═════ DATA FOR THE TASK ═════

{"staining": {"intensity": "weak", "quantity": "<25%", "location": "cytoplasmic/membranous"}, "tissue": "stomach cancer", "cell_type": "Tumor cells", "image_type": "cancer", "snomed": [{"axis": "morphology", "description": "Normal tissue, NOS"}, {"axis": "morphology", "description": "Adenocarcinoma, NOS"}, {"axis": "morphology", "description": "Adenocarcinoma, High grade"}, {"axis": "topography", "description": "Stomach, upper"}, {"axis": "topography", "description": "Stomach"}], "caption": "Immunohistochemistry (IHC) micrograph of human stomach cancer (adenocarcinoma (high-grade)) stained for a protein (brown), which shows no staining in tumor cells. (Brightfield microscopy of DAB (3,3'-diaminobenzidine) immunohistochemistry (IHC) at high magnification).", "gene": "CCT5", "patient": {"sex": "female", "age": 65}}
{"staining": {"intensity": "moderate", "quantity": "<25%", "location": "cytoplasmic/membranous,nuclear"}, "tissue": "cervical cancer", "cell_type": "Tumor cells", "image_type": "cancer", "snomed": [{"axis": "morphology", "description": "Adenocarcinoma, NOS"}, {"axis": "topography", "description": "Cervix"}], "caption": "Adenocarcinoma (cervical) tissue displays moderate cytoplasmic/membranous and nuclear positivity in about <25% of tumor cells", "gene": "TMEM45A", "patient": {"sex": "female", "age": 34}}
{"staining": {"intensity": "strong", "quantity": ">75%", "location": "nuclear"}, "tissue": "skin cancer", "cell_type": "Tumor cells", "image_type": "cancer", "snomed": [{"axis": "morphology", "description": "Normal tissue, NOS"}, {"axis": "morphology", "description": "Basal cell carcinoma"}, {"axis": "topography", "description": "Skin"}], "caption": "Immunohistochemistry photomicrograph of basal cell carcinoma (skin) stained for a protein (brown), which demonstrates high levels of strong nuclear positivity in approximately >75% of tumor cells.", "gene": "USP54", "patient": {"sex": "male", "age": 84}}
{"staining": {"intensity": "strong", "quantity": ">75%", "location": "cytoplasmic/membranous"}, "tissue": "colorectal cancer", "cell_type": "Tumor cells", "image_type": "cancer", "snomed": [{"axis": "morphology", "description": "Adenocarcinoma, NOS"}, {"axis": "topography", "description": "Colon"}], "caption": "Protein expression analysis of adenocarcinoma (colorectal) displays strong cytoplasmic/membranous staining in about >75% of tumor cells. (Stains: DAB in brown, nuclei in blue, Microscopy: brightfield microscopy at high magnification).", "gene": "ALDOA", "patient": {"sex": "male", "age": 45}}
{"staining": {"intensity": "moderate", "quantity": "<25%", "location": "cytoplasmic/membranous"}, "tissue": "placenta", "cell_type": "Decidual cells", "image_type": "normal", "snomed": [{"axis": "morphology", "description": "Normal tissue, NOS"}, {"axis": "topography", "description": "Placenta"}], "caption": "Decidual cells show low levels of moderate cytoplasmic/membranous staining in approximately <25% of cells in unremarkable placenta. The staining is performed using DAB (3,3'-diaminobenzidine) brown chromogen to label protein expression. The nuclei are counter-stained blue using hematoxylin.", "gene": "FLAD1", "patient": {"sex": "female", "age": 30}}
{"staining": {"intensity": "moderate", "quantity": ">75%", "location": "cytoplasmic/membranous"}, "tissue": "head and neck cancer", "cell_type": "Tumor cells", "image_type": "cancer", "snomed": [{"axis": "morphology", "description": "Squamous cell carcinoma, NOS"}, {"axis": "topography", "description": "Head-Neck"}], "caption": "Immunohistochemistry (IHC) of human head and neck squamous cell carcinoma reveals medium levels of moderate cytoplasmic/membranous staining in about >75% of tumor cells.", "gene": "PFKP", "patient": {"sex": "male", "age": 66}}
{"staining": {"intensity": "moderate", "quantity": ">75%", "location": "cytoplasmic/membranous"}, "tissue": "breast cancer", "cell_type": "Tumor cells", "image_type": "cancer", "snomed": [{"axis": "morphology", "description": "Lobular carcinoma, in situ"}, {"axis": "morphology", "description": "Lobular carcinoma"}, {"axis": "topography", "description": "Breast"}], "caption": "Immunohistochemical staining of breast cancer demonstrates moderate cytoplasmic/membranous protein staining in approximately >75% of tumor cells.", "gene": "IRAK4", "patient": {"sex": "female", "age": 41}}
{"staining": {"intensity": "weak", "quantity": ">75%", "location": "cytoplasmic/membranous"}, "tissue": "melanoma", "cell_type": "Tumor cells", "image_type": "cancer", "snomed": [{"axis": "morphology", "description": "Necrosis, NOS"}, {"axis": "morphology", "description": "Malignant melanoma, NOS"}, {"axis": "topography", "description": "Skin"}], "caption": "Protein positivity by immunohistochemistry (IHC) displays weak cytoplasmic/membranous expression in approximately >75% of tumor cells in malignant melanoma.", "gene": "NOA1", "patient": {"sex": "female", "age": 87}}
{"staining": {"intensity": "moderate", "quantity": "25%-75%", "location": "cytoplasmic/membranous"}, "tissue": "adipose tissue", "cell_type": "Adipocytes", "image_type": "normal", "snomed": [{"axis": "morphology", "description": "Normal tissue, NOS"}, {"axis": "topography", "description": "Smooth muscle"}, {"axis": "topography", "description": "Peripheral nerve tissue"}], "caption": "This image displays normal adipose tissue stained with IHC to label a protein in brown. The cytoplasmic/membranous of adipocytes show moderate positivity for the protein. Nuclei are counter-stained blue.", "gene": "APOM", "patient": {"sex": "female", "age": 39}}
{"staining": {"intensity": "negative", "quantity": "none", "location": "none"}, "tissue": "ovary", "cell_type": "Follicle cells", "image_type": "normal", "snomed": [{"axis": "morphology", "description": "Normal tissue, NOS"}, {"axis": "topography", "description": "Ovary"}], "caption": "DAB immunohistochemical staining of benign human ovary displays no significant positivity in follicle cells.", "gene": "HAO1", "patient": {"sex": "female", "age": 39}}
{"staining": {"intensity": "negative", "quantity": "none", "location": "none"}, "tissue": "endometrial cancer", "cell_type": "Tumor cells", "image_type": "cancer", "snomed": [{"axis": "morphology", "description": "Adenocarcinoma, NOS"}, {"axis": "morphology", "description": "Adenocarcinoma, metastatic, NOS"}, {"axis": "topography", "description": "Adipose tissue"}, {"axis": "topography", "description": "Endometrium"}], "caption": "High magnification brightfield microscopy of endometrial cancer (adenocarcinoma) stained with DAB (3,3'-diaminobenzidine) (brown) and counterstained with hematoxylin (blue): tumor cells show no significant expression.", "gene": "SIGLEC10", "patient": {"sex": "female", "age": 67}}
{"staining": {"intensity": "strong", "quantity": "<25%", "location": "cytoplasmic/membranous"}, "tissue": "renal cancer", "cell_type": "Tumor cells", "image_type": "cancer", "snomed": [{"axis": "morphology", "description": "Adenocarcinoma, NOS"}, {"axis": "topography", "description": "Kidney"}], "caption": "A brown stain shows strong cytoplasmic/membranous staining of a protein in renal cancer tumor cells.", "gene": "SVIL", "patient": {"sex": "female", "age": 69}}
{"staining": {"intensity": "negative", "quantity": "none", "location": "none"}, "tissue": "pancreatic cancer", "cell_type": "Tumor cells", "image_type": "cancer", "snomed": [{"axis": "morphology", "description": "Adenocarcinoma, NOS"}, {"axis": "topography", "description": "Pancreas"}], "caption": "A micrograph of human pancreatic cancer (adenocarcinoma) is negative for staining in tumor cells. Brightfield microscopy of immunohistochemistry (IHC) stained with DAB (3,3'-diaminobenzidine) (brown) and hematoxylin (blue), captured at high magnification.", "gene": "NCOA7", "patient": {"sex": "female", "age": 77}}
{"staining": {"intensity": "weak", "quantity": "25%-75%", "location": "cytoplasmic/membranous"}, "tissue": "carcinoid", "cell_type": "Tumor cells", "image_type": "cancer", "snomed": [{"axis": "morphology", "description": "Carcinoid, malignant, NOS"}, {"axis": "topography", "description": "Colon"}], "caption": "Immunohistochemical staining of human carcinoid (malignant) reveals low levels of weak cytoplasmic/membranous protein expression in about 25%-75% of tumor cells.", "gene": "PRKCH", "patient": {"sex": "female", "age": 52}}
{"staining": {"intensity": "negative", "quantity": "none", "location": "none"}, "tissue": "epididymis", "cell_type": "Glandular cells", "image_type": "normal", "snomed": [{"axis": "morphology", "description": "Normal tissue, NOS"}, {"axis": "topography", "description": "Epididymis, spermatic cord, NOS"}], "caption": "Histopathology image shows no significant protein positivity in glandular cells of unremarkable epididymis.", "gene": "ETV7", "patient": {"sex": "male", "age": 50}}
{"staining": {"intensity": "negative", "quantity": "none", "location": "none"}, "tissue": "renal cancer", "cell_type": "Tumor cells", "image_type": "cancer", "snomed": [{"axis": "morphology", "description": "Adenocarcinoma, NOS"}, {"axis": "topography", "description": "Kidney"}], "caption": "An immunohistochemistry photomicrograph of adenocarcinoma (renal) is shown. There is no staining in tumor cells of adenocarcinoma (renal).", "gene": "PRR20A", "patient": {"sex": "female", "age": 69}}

═════

**WORK TO COMPLETE:** Find the word "hematoxylin" in the entries, and copy every line it shows up in.

**TASK RESULT:**
{"staining": {"intensity": "moderate", "quantity": "<25%", "location": "cytoplasmic/membranous"}, "tissue": "placenta", "cell_type": "Decidual cells", "image_type": "normal", "snomed": [{"axis": "morphology", "description": "Normal tissue, NOS"}, {"axis": "topography", "description": "Placenta"}], "caption": "Decidual cells show low levels of moderate cytoplasmic/membranous staining in approximately <25% of cells in unremarkable placenta. The staining is performed using DAB (3,3'-diaminobenzidine) brown chromogen to label protein expression. The nuclei are counter-stained blue using hematoxylin.", "gene": "FLAD1", "patient": {"sex": "female", "age": 30}}
{"staining": {"intensity": "negative", "quantity": "none", "location": "none"}, "tissue": "endometrial cancer", "cell_type": "Tumor cells", "image_type": "cancer", "snomed": [{"axis": "morphology", "description": "Adenocarcinoma, NOS"}, {"axis": "morphology", "description": "Adenocarcinoma, metastatic, NOS"}, {"axis": "topography", "description": "Adipose tissue"}, {"axis": "topography", "description": "Endometrium"}], "caption": "High magnification brightfield microscopy of endometrial cancer (adenocarcinoma) stained with DAB (3,3'-diaminobenzidine) (brown) and counterstained with hematoxylin (blue): tumor cells show no significant expression.", "gene": "SIGLEC10", "patient": {"sex": "female", "age": 67}}
{"staining": {"intensity": "negative", "quantity": "none", "location": "none"}, "tissue": "pancreatic cancer", "cell_type": "Tumor cells", "image_type": "cancer", "snomed": [{"axis": "morphology", "description": "Adenocarcinoma, NOS"}, {"axis": "topography", "description": "Pancreas"}], "caption": "A micrograph of human pancreatic cancer (adenocarcinoma) is negative for staining in tumor cells. Brightfield microscopy of immunohistochemistry (IHC) stained with DAB (3,3'-diaminobenzidine) (brown) and hematoxylin (blue), captured at high magnification.", "gene": "NCOA7", "patient": {"sex": "female", "age": 77}}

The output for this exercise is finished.